The most quietly influential design decision of the last year in agents wasn't a model. It was the shape of Claude Code: a coding agent that could run for an hour, keep a to-do list, spawn helpers, and write to files instead of drowning in its own context. That shape has a name now — the deep agent — and it's being cloned in the open.
If you want the concept from the ground up, we've unpacked what deep agents are before; the clearest articulation comes from LangChain, which shipped a reference harness and, in its "Deep Agents" writeup, named the four pillars that separate a deep agent from a plain tool-calling loop:
- Planning tools. A
write_todostool that, mechanically, does almost nothing — it just maintains a structured task list in state. Its value is that it gives the model a place to plan and re-plan out loud, which measurably steadies long runs. - Sub-agents. A
tasktool that spawns an ephemeral agent with clean, isolated context. The orchestrator delegates a chunk of work, gets back a result, and never pays the token cost of the sub-agent's scratch reasoning. - A filesystem. Files as offloaded memory. Instead of stuffing every intermediate result into a ~200K-token window until it collapses, the agent writes to disk and passes references.
- A long, detailed system prompt.
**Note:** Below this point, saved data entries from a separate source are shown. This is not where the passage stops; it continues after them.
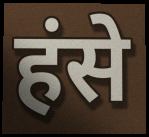
हंसे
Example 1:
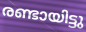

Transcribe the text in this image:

രണ്ടായിട്ടു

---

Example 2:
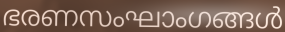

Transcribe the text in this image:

ഭരണസംഘാംഗങ്ങൾ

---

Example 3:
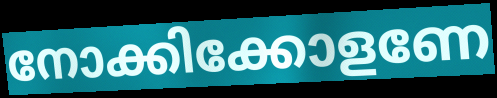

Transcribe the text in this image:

നോക്കിക്കോളണേ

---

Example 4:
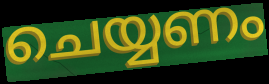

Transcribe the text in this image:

ചെയ്യണം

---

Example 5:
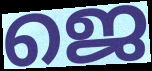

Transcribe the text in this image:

ജെ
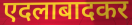
एदलाबादकर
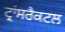
ਟ੍ਰਾਂਸਰੈਕਟਲ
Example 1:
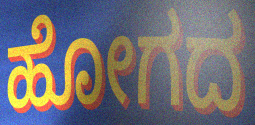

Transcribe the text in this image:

ಹೋಗದ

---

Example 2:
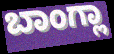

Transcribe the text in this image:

ಬಾಂಗ್ಲಾ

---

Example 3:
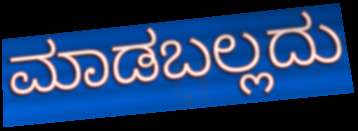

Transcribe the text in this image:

ಮಾಡಬಲ್ಲದು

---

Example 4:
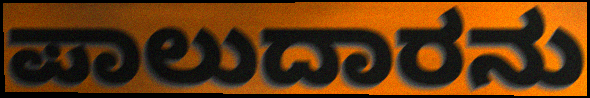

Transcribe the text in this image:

ಪಾಲುದಾರನು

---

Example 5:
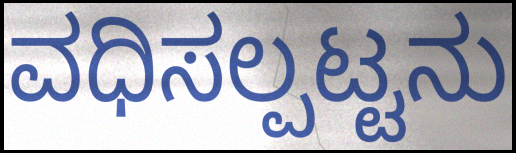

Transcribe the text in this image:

ವಧಿಸಲ್ಪಟ್ಟನು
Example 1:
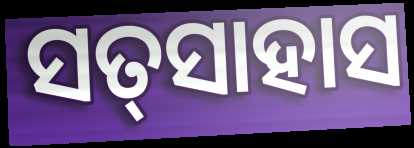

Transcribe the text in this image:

ସତ୍‌ସାହାସ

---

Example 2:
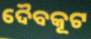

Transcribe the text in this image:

ଦୈବକୂଟ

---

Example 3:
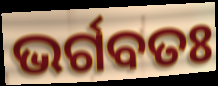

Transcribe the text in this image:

ଭର୍ଗବତଃ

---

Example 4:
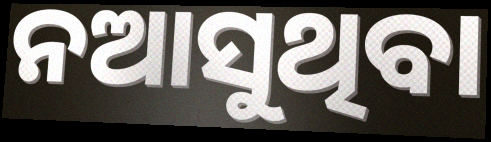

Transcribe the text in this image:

ନଆସୁଥିବା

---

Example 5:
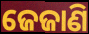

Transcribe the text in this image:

ଜେଜାଣି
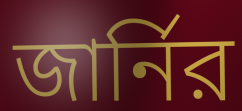
জার্নির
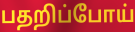
பதறிப்போய்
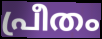
പ്രീതം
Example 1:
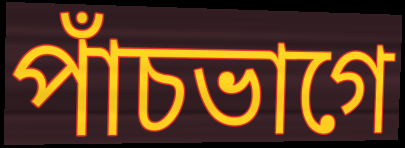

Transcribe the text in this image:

পাঁচভাগে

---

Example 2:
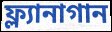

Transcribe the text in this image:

ফ্ল্যানাগান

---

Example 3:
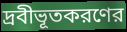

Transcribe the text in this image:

দ্রবীভূতকরণের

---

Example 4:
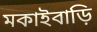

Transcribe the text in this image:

মকাইবাড়ি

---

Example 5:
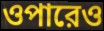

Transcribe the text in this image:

ওপারেও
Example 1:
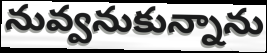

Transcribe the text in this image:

నువ్వనుకున్నాను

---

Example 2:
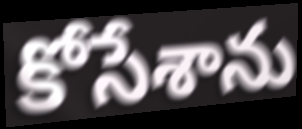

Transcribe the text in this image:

కోసేశాను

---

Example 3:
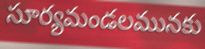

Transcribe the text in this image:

సూర్యమండలమునకు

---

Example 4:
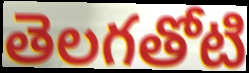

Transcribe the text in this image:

తెలగతోటి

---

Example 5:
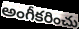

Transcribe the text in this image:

అంగీకరించు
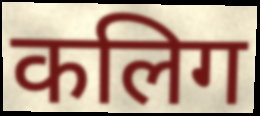
कलिग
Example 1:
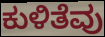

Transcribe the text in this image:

ಕುಳಿತೆವು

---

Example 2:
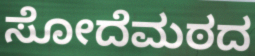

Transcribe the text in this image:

ಸೋದೆಮಠದ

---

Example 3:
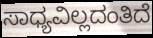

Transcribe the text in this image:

ಸಾಧ್ಯವಿಲ್ಲದಂತಿದೆ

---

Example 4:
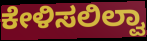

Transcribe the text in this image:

ಕೇಳಿಸಲಿಲ್ವಾ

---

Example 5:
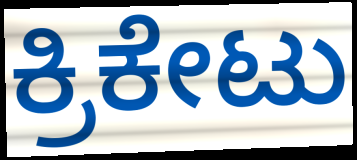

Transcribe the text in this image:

ಕ್ರಿಕೇಟು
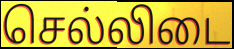
செல்லிடை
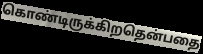
கொண்டிருக்கிறதென்பதை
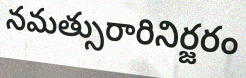
నమత్సురారినిర్జరం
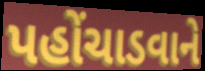
પહોંચાડવાને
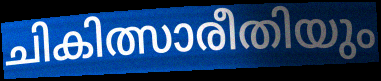
ചികിത്സാരീതിയും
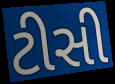
ટીસી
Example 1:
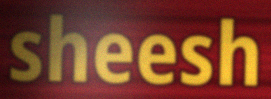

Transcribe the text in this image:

sheesh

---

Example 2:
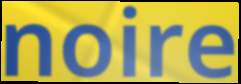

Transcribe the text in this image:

noire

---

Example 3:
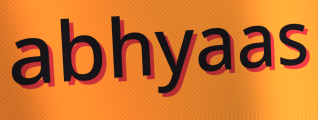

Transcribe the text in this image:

abhyaas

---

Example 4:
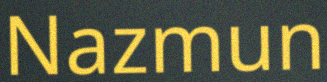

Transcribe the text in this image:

Nazmun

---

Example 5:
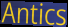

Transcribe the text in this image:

Antics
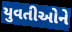
યુવતીઓને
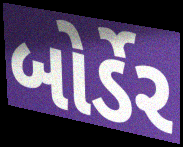
બોર્ડેર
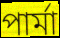
পার্মা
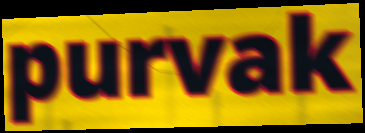
purvak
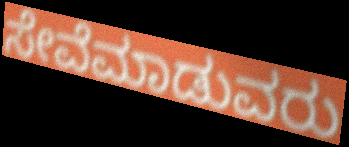
ಸೇವೆಮಾಡುವರು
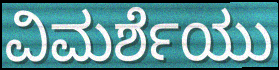
ವಿಮರ್ಶೆಯು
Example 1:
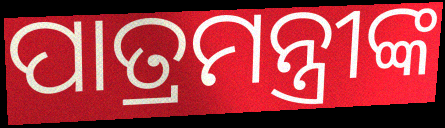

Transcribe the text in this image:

ପାତ୍ରମନ୍ତ୍ରୀଙ୍କ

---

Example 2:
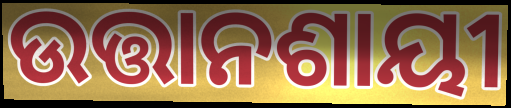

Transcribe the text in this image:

Hundreds of lines, Claude Code-style. Deep agents are prompt-heavy on purpose.
A shallow agent is tools in a loop. A deep agent adds planning, context offloading, and delegation — the three things that let a run survive past the context window.
The reference, and its one lock-in#
The obvious starting point is the original:
It's mature, widely used, and MIT-licensed. It also carries one architectural commitment worth naming — one we've compared against LangChain and LangGraph directly: it's built on LangGraph. If you already live in that runtime, that's a feature. If you don't — if you want the deep-agent shape without adopting a graph runtime and its state model — you've been out of luck.
That's the gap a small, newer cluster of repos is filling on a different base: Pydantic AI, the type-validated, genuinely model-agnostic framework from the Pydantic team.
The self-hosted Claude Code#
The headline project rebuilds the whole harness end to end:
Its own description is the pitch: "Open-source, self-hosted Claude Code — a terminal AI assistant and the Python framework behind it. Tool-calling, sandboxed execution, multi-agent teams, skills, checkpoints, unlimited context — on Pydantic AI, any model." Under the hood that's Docker-sandboxed execution with persistent named workspaces, multi-agent teams that share a to-do list and message each other, SKILL.md skills loaded on demand, checkpoints you can save/rewind/fork, and auto-summarization to stretch context. It is, deliberately, the four pillars plus a terminal.
The honest caveat: it's young (first commit was late November 2025) and small — under a thousand stars. Treat it as a promising community project, not infrastructure. The load-bearing maturity lives one layer down, in pydantic-ai itself.
Skills, without the prompt bloat#
If you don't want the whole terminal and just want to bolt capabilities onto a Pydantic AI agent, there's a narrower tool:
It implements the Agent Skills standard — the open SKILL.md format Anthropic released in December 2025 — with progressive disclosure: the agent sees a one-line skill description first and pulls the full instructions only when a task actually calls for it. Both filesystem skills (folders of markdown) and programmatic skills (Python decorators) are supported. The point is context economy: you can carry fifty skills without paying for fifty in your system prompt.
Why the base framework is the real story#
Here's the non-obvious part, and the reason to care which foundation you pick. In a deep agent, the orchestrator hands tool arguments to sub-agents across dozens of hops over hours. The failure mode that eats these runs isn't a crash — it's a subtly malformed handoff that doesn't crash, and quietly corrupts everything downstream until you notice, much later, that the last two hours were garbage.
Pydantic AI validates structured tool inputs and outputs at every boundary. A bad call fails loudly and locally, at the hop where it happened, instead of poisoning the trajectory. Deep-agent architecture is what creates the long horizons; the validation boundary is what keeps them from silently rotting. That's a different value proposition than "types are nice" — it's the specific defect class that long runs generate, caught at the specific place it's cheapest to catch.
And because Pydantic AI is model-agnostic, the whole harness — sandbox, skills, sub-agents — runs on whatever model you own. "Self-hosted Claude Code" turns out to describe the shape of the tool, not a dependency on Anthropic. That's the part the name undersells.